Characteristics Of Bacteria
Although all bacteria share certain structural, genetic, and metabolic characteristics, important biochemical differences exist among the many species of bacteria. These differences permit bacteria to live in many different, and sometimes extreme, environments. For example, some bacteria recycle nitrogen and carbon from decaying organic matter, then release these gases into the atmosphere to be reused by other living things. Other bacteria cause diseases in humans and animals, help digest sewage in treatment plants, or produce the alcohol in wine, beer and liquors. Still others are used by humans to break down toxic waste chemicals in the environment, a process called bioremediation.
The cytoplasm of all bacteria is enclosed within a cell membrane surrounded by a rigid cell wall whose polymers, with few exceptions, include peptidoglycans—large, structural molecules made of protein carbohydrate.
Bacteria also secrete a viscous, gelatinous polymer (called the glycocalyx) on their cell surfaces. This polymer, composed either of polysaccharide, polypeptide, or both, is called a capsule when it occurs as an organized layer firmly attached to the cell wall. Capsules increase the disease-causing ability (virulence) of bacteria by inhibiting immune system cells called phagocytes from engulfing them. One such bacterium, Streptococcus pneumoniae, is the cause of pneumonia.
The shape of bacterial cells are classified as spherical (coccus), rodlike (bacillus), spiral (spirochete), helical (spirilla) and comma-shaped (vibrio) cells. Many bacilli and vibrio bacteria have whiplike appendages (called flagella) protruding from the cell surface. Flagella are composed of tight, helical rotors made of chains of globular protein called flagellin, and act as tiny propellers, making the bacteria very mobile.
Flagella may be arranged in any of four ways, depending on the species of bacteria. There is the monotrichous condition (single flagellum at one end), the amphitrichous (single flagellum at each end of the bacterium), the lophotrichous (two or more flagella at either or both ends of the bacterium), and the peritrichous condition (flagella distributed over the entire cell).
Spirochetes are spiral-shaped bacteria that live in contaminated water, sewage, soil and decaying organic matter, as well as inside humans and animals. Spirochetes move by means of axial filaments, which consist of bundles of fibrils arising at each end of the cell beneath an outer sheath. The fibrils, which spiral around the cell, rotate, causing an opposite movement of the outer sheath that propels the spirochetes forward, like a turning corkscrew. The best known spirochete is Treponema pallidum, the organism that causes syphilis.
On the surface of some bacteria are short, hairlike, proteinaceous projections that may arise at the ends of the cell or over the entire surface. These projections, called fimbriae, let the bacteria adhere to surfaces. For example, fimbriae on the bacterium Neisseria gonorrhoea, which causes gonorrhea, allow these organisms to attach to mucous membranes.
Other proteinaceous projections, called pili, occur singly or in pairs, and join pairs of bacteria together, facilitating transfer of DNA between them.
During periods of harsh environmental conditions some bacteria, such as those of the genera Clostridium and Bacillus, produce within themselves a dehydrated, thick-walled endospore. These endospores can survive extreme temperatures, dryness, and exposure to many toxic chemicals and to radiation. Endospores can remain dormant for long periods (hundreds of years in some cases) before being reactivated by the return of favorable conditions.

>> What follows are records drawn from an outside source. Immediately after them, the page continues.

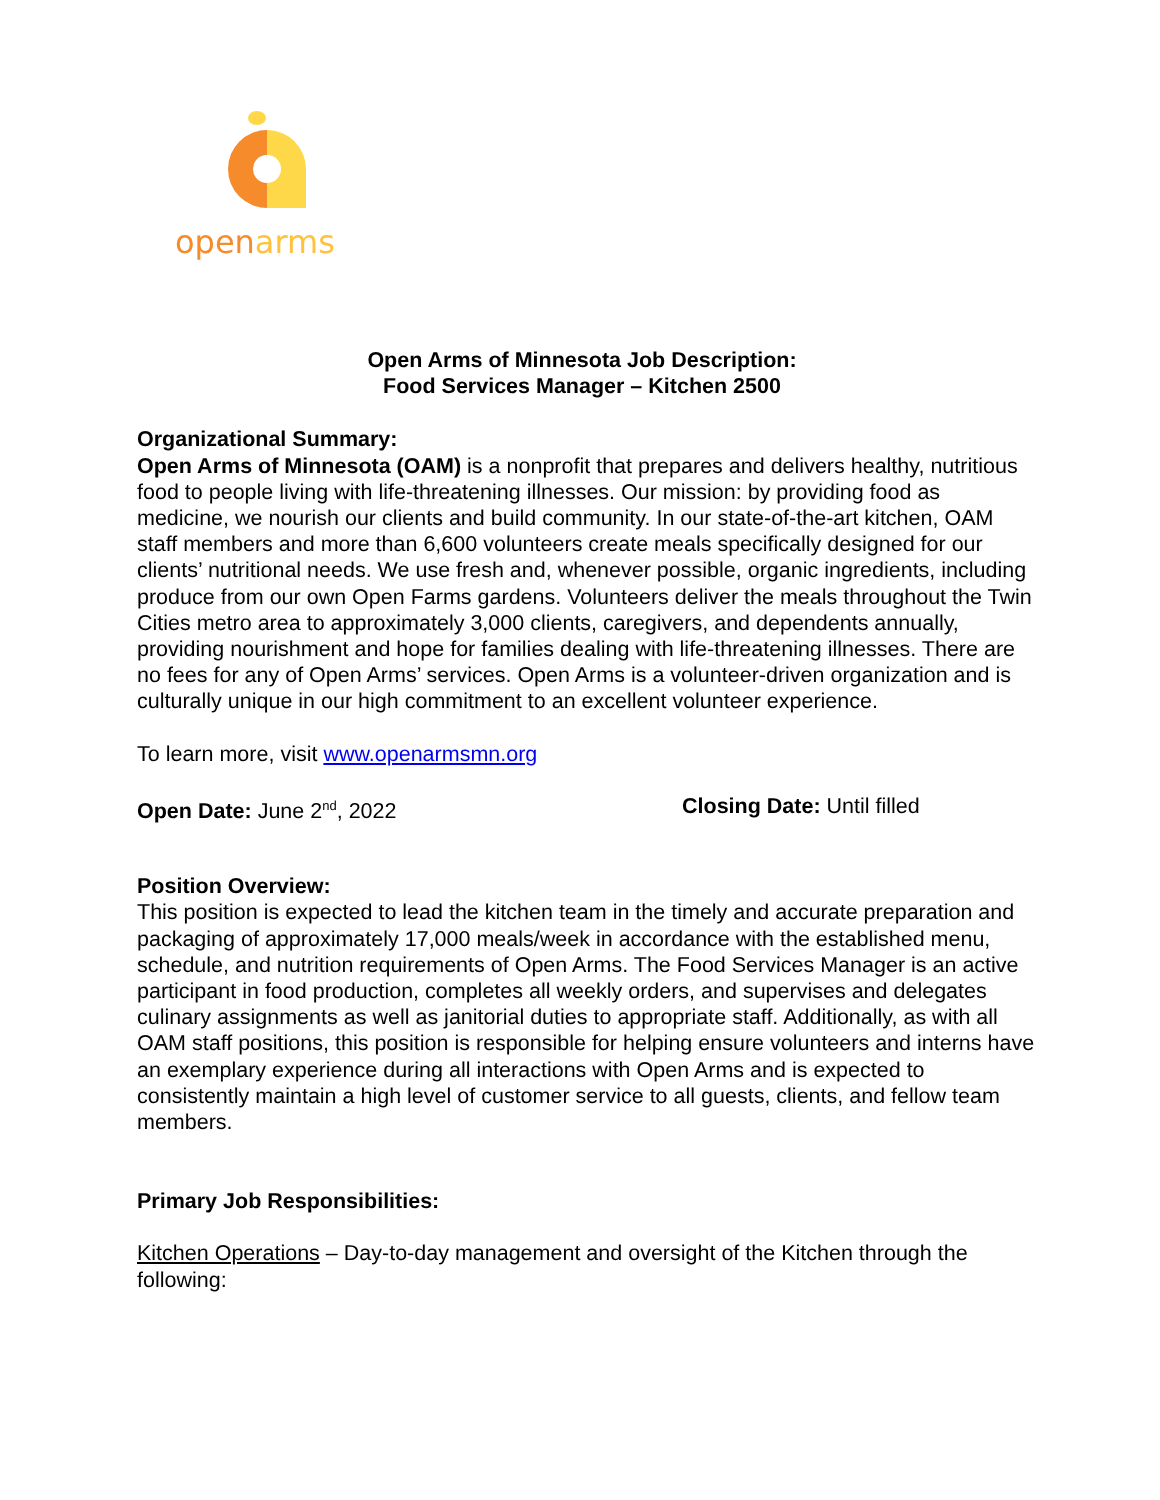openarms
Open Arms of Minnesota Job Description:
Food Services Manager – Kitchen 2500
Organizational Summary:
Open Arms of Minnesota (OAM) is a nonprofit that prepares and delivers healthy, nutritious food to people living with life-threatening illnesses. Our mission: by providing food as medicine, we nourish our clients and build community. In our state-of-the-art kitchen, OAM staff members and more than 6,600 volunteers create meals specifically designed for our clients’ nutritional needs. We use fresh and, whenever possible, organic ingredients, including produce from our own Open Farms gardens. Volunteers deliver the meals throughout the Twin Cities metro area to approximately 3,000 clients, caregivers, and dependents annually, providing nourishment and hope for families dealing with life-threatening illnesses. There are no fees for any of Open Arms’ services. Open Arms is a volunteer-driven organization and is culturally unique in our high commitment to an excellent volunteer experience.
To learn more, visit www.openarmsmn.org
Open Date: June 2<sup>nd</sup>, 2022 Closing Date: Until filled
Position Overview:
This position is expected to lead the kitchen team in the timely and accurate preparation and packaging of approximately 17,000 meals/week in accordance with the established menu, schedule, and nutrition requirements of Open Arms. The Food Services Manager is an active participant in food production, completes all weekly orders, and supervises and delegates culinary assignments as well as janitorial duties to appropriate staff. Additionally, as with all OAM staff positions, this position is responsible for helping ensure volunteers and interns have an exemplary experience during all interactions with Open Arms and is expected to consistently maintain a high level of customer service to all guests, clients, and fellow team members.
Primary Job Responsibilities:
Kitchen Operations – Day-to-day management and oversight of the Kitchen through the following:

A primitive form of exchange of genetic material between bacteria involving plasmids does occur. Plasmids are small, circular, extrachromosomal DNA molecules that are capable of replication and are known to be capable of transferring genes among bacteria. For example, resistance plasmids carry genes for resistance to antibiotics from one bacterium to another, while other plasmids carry genes that confer pathogenicity. In addition, the transfer of genes via bacteriophages—viruses that specifically parasitize bacteria—also serves as a means of genetic recombination. Corynebacterium diphtheriae, for example, produces the diphtheria toxin only when infected by a phage that carries the diphtherotoxin gene.
The above examples of genetic information exchange between bacterial cells occurs regularly in nature. This natural exchange, or lateral gene transfer, can be mimicked artificially in the laboratory. Bioengineering uses sophisticated techniques to purposely transfer DNA from one organism to another in order to give the second organism some new characteristic it did not have previously. For example, in a process called transformation, antibiotic susceptible bacteria that are induced to absorb manipulated plasmids placed in their environment, can acquire resistance to that antibiotic substance due to the new genes they have incorporated. Similarly, in a process called transfection, specially constructed viruses are used to artificially inject bioengineered DNA into bacteria, giving infected cells some new characteristic.
Bacteria synthesize special DNA-cutting enzymes (known as restriction enzymes) that destroy the DNA of phages that do not normally infect them. Purified restriction enzymes are used in the laboratory to slice pieces of DNA from one organism and insert them into the genetic material of another organism as mentioned above.